Implementation: Same as demand-paged executables, but now for any file that can exist in the buffer cache!
Swapping
OS Goal: Support processes that, in aggregate, require more memory than the machine has.
Implementation: Assume a process requires additional physical memory, but no physical memory is available.
- The operating system kernel selects a victim page and writes the contents of that page to disk, for example in a special area called the “swap area.” The victim page is marked inaccessible in any page table that references it.

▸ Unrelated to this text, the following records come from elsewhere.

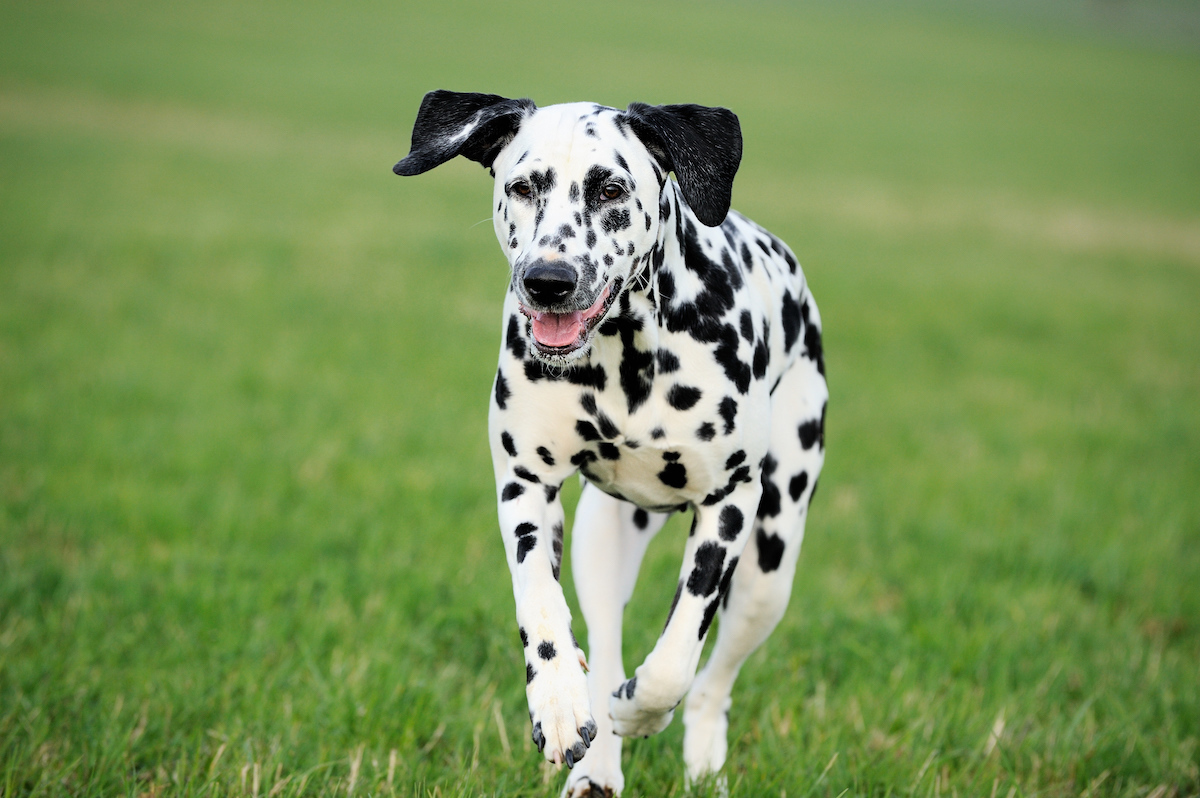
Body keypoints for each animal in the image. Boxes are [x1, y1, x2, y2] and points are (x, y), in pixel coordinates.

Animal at [393, 90, 825, 792]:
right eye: (522, 186)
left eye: (611, 188)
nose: (548, 279)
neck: (626, 355)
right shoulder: (526, 487)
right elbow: (541, 605)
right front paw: (558, 703)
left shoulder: (728, 503)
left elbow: (678, 653)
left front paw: (643, 710)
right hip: (604, 544)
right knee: (603, 637)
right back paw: (595, 760)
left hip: (770, 568)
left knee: (714, 678)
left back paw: (702, 756)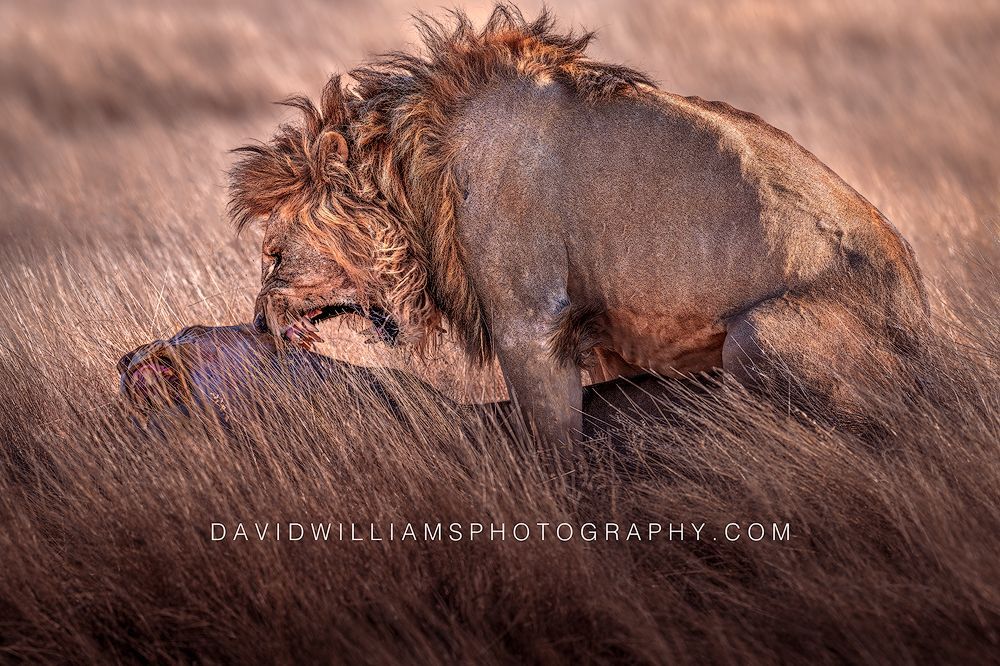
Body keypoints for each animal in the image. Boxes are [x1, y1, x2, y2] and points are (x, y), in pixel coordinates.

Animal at [228, 5, 928, 443]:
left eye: (275, 255)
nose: (259, 321)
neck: (414, 171)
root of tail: (928, 335)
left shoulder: (531, 322)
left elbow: (554, 450)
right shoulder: (615, 340)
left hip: (757, 338)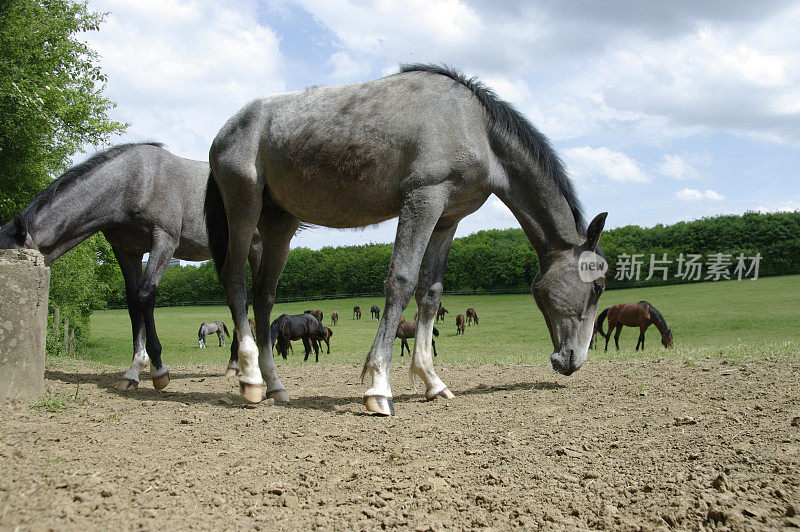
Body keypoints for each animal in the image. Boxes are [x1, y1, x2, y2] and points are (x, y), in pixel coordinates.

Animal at [0, 141, 262, 390]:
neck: (134, 182)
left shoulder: (164, 240)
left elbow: (146, 295)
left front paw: (158, 369)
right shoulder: (127, 251)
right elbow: (133, 303)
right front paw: (134, 369)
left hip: (254, 246)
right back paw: (234, 364)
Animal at [205, 63, 608, 416]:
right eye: (599, 286)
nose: (573, 360)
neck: (475, 126)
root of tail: (226, 130)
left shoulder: (447, 218)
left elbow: (429, 294)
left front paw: (432, 381)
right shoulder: (423, 199)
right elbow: (401, 281)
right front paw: (379, 388)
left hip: (280, 223)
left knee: (264, 297)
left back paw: (276, 386)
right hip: (244, 205)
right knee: (236, 281)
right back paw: (251, 380)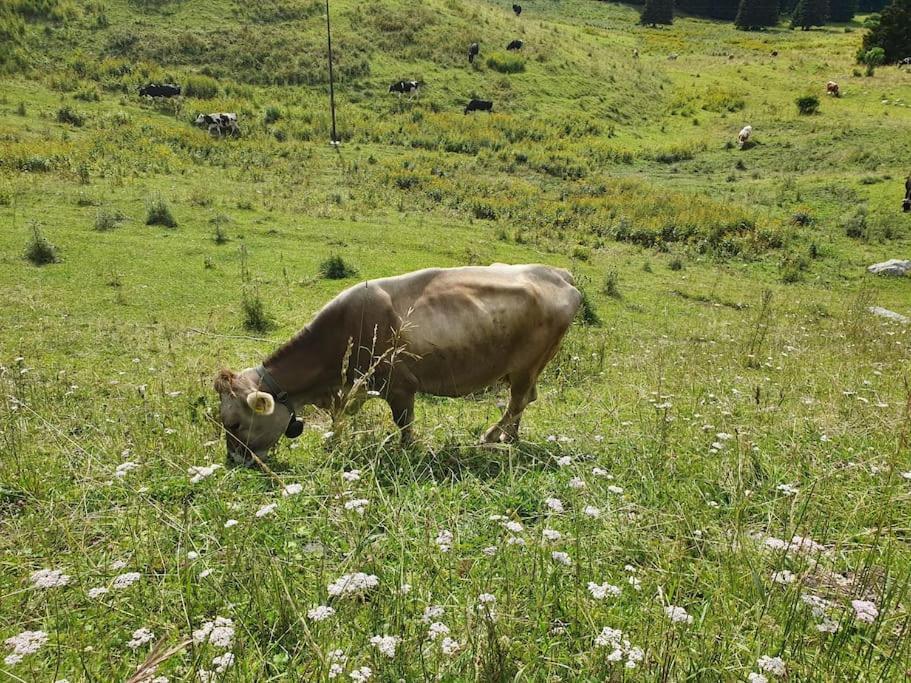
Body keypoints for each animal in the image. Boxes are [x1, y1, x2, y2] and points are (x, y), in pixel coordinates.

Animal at [215, 264, 584, 462]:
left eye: (234, 424)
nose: (234, 461)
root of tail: (557, 273)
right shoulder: (357, 386)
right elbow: (344, 415)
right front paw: (333, 438)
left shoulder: (399, 385)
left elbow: (404, 423)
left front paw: (409, 451)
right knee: (524, 401)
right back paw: (510, 438)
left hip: (527, 365)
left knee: (518, 401)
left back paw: (493, 436)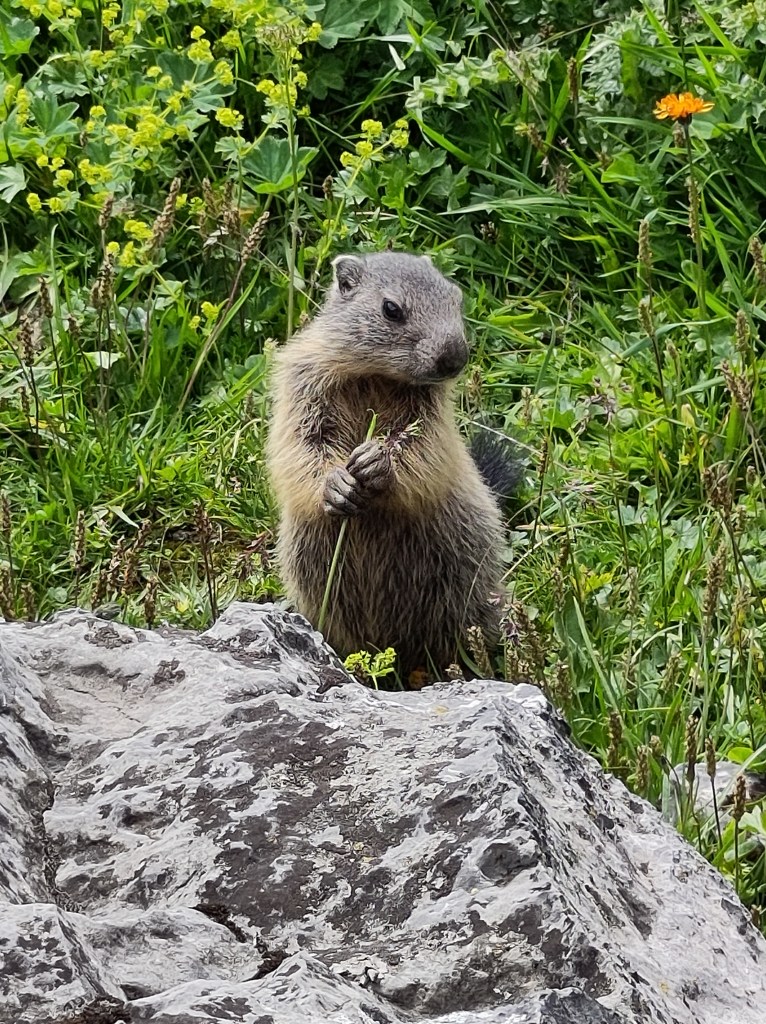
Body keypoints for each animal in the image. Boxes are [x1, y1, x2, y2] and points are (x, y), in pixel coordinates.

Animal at [266, 251, 519, 681]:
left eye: (456, 298)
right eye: (391, 309)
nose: (455, 356)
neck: (375, 376)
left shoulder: (430, 408)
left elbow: (425, 446)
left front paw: (377, 462)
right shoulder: (304, 378)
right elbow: (301, 439)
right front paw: (336, 483)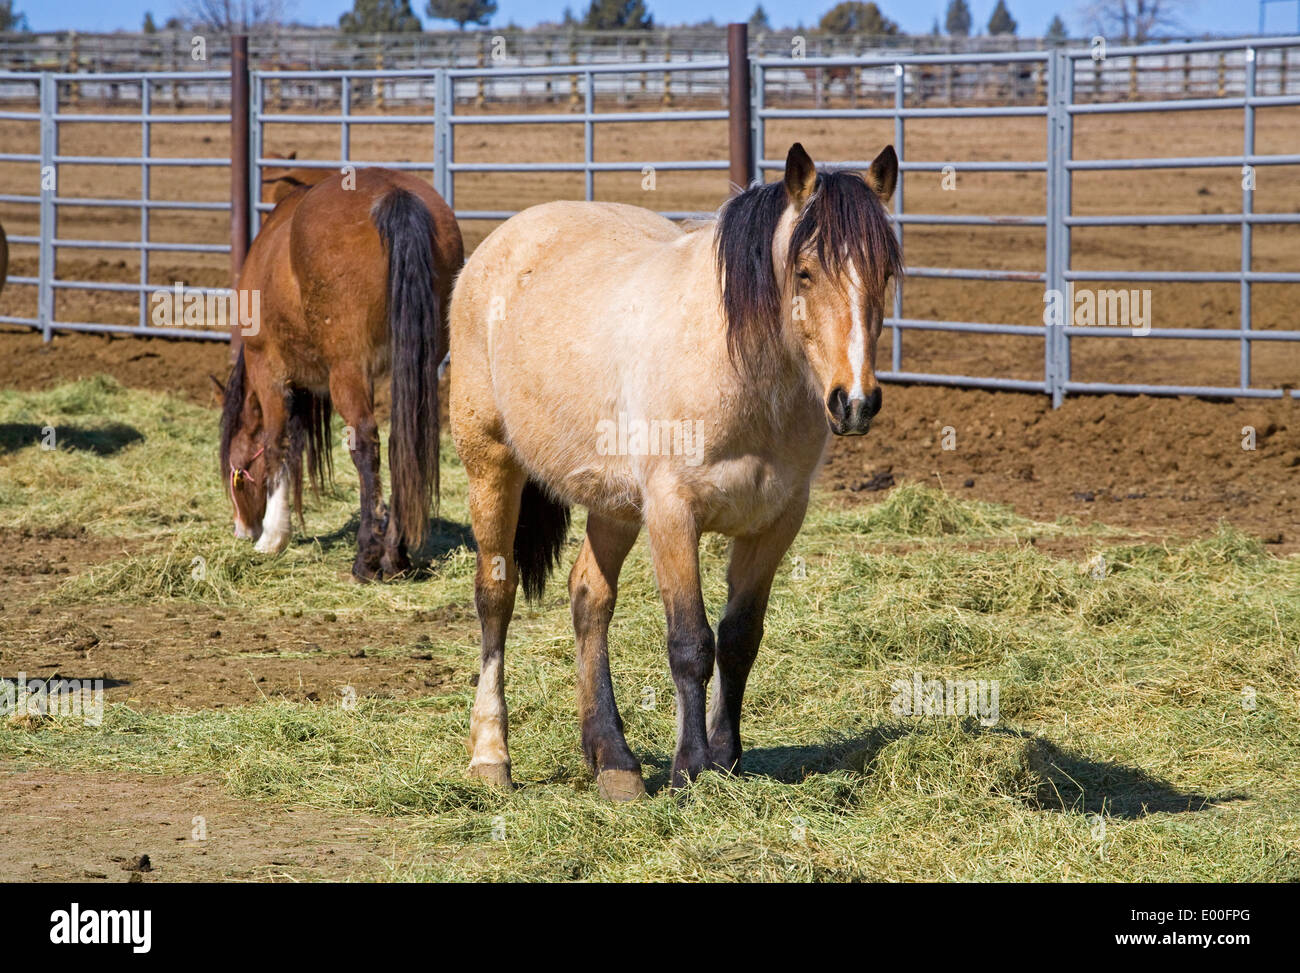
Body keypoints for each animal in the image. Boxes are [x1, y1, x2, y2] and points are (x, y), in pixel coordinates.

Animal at [218, 165, 463, 581]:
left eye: (234, 470)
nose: (241, 528)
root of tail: (393, 194)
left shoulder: (267, 368)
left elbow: (277, 443)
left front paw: (272, 536)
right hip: (418, 368)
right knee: (400, 445)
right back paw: (395, 554)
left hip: (348, 369)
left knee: (365, 442)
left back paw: (368, 556)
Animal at [448, 142, 901, 799]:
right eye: (805, 271)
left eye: (886, 273)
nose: (855, 402)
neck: (737, 372)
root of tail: (498, 245)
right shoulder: (672, 512)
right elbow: (691, 642)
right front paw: (690, 767)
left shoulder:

- The evicted page (the victim page) is now available for use!
- If a process accesses the victim page later, the OS will repeat the eviction process, but then load the page data from the swap area back into memory.
Swapping on modern machines is viciously slow—disks are radically slower than memory—but it’s still super useful to support workloads that appear to be larger than primary memory. Serious problems won’t occur unless the working set of actively-used memory is larger than primary memory.
Copy-on-write fork
OS Goal: Make fork
fast by allowing processes to share access to
writable memory.
Generally, isolated processes should not be allowed to share writable memory—they are supposed to have their own memory spaces. But it’s OK to share memory that has the same contents. If two pages have the same contents, sharing and isolation are indistinguishable! The key idea behind the copy-on-write optimization is to share pages after a fork until they have different contents.
Implementation:
- When a process forks, don’t copy any of its memory. Instead, mark all memory as temporarily unwritable.
- When a process faults, the kernel checks if the fault is a write to a temporarily-unwritable page. If so, then the kernel copies the page at that point, installs a new writable mapping to the copy, and restarts the process. The process will then retry the write and continue as if nothing had happened.
Note that there’s no need to copy a page that has only one reference.